• ZU BEARBEITENDE AUFGABEN
1. Zitieren Sie aus dem Text über die Product Carbon Footprints bei BASF wortgetreu den Abschnitt von „Die Berechnung der“ bis „Datenbanken angeboten werden.“.
2. Führen Sie den Text über die Berechnung der Product Carbon Footprints bei BASF im Anschluss an seinen letzten Satz weiter.

• UNTERSUCHTER TEXT
******************************

Dafür wurde das "Strategic CO2 Transparency Tool (SCOTT)" entwickelt. Bei SCOTT handelt es sich um eine Algorithmus-basierte Lösung, die innerhalb weniger Stunden automatisiert die Carbon Footprints aller rund 45.000 Verkaufsprodukte zur Verfügung stellen kann, im Einklang mit ISO Standards, dem GHG Protocol und industriespezifischen Regeln, sogenannte Category Rules. Die Berechnung folgt dem Cradle-to-Gate Ansatz: Es werden all jene Emissionen in die Carbon Footprints einbezogen, die bis zum Auslieferungpunkt der Produkte an die Kunden der BASF anfallen. Dafür greift BASF auf Primärdaten der eigenen Produktionsprozesse zurück, ergänzt um Industriedurchschnittswerte für zugekaufte Rohstoffe, da bislang nur wenige Lieferanten individuelle PCFs zur Verfügung stellen können.

Product Carbon Footprints berechnen

Die Berechnung der Product Carbon Footprints folgt folgendem Muster:

  • Initial erfolgt die Datenextraktion von Emissions-, Produktions- und Kostendaten aus existierenden ERP- und Data Warehouse Systemen. Dazu zählen Anlagenemissionen, Rezepturen, Energieverbräuche sowie Mengen eingekaufter Rohstoffe. Hinzu kommen PCFs von zugekauften Energien und Rohstoffen. Letzteres bislang basierend auf Industriedurchschnitten, die von einschlägigen Beratungshäusern in Datenbanken angeboten werden.
  • Daraufhin wird die Emissionsallokation auf Produkte entlang der BASF Wertschöpfungskette durchgeführt. Hierbei werden die Scope 1 und Scope 2 Emissionen der BASF Produktion einberechnet, sowie die Scope 3 Emissionen eingesetzter Rohstoffe.

******************************

• ANGEZEIGTE DATEN
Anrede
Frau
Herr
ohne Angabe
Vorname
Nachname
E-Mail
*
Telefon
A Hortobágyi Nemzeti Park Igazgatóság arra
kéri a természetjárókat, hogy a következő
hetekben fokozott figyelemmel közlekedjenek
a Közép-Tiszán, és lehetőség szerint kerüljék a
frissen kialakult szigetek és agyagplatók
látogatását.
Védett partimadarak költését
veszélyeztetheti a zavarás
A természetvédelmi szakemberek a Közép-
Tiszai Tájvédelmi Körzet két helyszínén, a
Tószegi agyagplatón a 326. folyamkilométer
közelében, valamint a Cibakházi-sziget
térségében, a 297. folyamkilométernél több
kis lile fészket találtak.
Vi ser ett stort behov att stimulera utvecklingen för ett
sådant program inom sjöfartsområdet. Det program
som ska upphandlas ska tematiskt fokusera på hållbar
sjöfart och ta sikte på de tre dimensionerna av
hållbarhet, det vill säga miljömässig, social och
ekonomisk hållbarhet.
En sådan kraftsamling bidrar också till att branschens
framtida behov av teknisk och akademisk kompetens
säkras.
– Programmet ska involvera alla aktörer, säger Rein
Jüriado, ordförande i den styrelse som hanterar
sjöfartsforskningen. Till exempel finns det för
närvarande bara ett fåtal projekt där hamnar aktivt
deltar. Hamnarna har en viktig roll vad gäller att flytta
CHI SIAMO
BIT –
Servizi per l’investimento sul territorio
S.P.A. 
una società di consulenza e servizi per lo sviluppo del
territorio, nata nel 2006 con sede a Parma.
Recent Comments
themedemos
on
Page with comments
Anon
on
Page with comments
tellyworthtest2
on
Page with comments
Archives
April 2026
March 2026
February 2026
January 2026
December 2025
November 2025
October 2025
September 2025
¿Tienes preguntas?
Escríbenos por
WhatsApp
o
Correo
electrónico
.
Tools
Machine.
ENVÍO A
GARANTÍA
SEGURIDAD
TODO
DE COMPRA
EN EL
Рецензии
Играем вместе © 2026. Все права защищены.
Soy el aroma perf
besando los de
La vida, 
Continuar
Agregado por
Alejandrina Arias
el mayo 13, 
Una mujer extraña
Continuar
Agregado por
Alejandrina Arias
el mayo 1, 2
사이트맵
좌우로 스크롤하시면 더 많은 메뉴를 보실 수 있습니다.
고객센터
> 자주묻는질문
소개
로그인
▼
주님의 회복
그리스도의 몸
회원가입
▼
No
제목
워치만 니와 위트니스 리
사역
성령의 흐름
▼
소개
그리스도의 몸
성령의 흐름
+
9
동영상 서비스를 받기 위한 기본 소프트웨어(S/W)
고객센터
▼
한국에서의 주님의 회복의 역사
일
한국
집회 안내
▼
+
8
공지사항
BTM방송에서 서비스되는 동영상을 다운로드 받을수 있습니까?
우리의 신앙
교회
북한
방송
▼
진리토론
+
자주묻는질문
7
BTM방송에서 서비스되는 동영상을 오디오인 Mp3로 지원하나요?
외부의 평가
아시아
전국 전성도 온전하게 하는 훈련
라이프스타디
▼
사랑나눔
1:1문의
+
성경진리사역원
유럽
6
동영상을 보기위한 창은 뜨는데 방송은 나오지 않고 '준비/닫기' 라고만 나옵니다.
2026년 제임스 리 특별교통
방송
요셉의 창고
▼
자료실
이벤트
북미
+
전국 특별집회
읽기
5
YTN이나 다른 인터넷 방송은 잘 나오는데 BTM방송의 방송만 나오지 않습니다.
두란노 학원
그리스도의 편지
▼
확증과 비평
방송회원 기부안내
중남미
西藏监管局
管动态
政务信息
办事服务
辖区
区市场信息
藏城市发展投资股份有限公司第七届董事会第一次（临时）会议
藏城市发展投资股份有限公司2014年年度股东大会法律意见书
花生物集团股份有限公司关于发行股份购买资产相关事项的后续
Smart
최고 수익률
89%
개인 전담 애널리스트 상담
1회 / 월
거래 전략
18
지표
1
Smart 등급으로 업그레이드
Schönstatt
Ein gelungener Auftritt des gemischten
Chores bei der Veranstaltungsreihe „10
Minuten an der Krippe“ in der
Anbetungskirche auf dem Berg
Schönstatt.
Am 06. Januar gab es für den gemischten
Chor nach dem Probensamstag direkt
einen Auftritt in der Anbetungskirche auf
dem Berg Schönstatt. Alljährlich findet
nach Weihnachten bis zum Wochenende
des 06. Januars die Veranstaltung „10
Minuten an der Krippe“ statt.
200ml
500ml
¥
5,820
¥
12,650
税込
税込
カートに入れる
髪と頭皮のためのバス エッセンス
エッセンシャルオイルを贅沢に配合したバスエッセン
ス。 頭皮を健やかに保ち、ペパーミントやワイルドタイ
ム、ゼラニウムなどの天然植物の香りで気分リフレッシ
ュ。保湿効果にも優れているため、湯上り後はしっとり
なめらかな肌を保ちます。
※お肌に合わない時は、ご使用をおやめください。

******************************

• ANTWORTEN JE AUFGABE
1.
Die Berechnung der Product Carbon Footprints folgt folgendem Muster:

  • Initial erfolgt die Datenextraktion von Emissions-, Produktions- und Kostendaten aus existierenden ERP- und Data Warehouse Systemen. Dazu zählen Anlagenemissionen, Rezepturen, Energieverbräuche sowie Mengen eingekaufter Rohstoffe. Hinzu kommen PCFs von zugekauften Energien und Rohstoffen. Letzteres bislang basierend auf Industriedurchschnitten, die von einschlägigen Beratungshäusern in Datenbanken angeboten werden.

2.
  • Im letzten Schritt werden die Daten über die Emissionen in Dashboards nutzer-spezifisch und transparent dargestellt. So können bspw. die Rohstoffe oder Produktionsanlagen anhand ihres Einflusses auf den Product Carbon Footprint analysiert oder besonders emissionsintensive Produktionsprozesse innerhalb der Wertschöpfungskette identifiziert werden.

Automatisierte Lösung für ein großes Produktportfolio

Mithilfe der selbsterstellten SCOTT Lösung kann bei BASF Transparenz über die Emissionen eines riesigen Produktportfolios automatisiert hergestellt werden. Dies hilft BASF (und den Kunden des Unternehmens) bei der Reduktion von Treibhausgasemissionen. Als nützliche Nebenprodukte haben sich auch die im Rahmen dieses Projekts gemachten Erfahrungen herausgestellt, die anderen Unternehmen, Industrieverbänden und Softwarefirmen zur Verfügung gestellt werden. Damit soll eine breite Standardisierung von Berechnungsmethoden der Product Carbon Footprints, insbesondere in der chemischen Industrie vorangetrieben werden. Über Partnerschaften mit Softwarefirmen werden neue Software-Lösungen entstehen, die dann auch von anderen Unternehmen eingesetzt werden können, u.a. von BASF’s Lieferanten.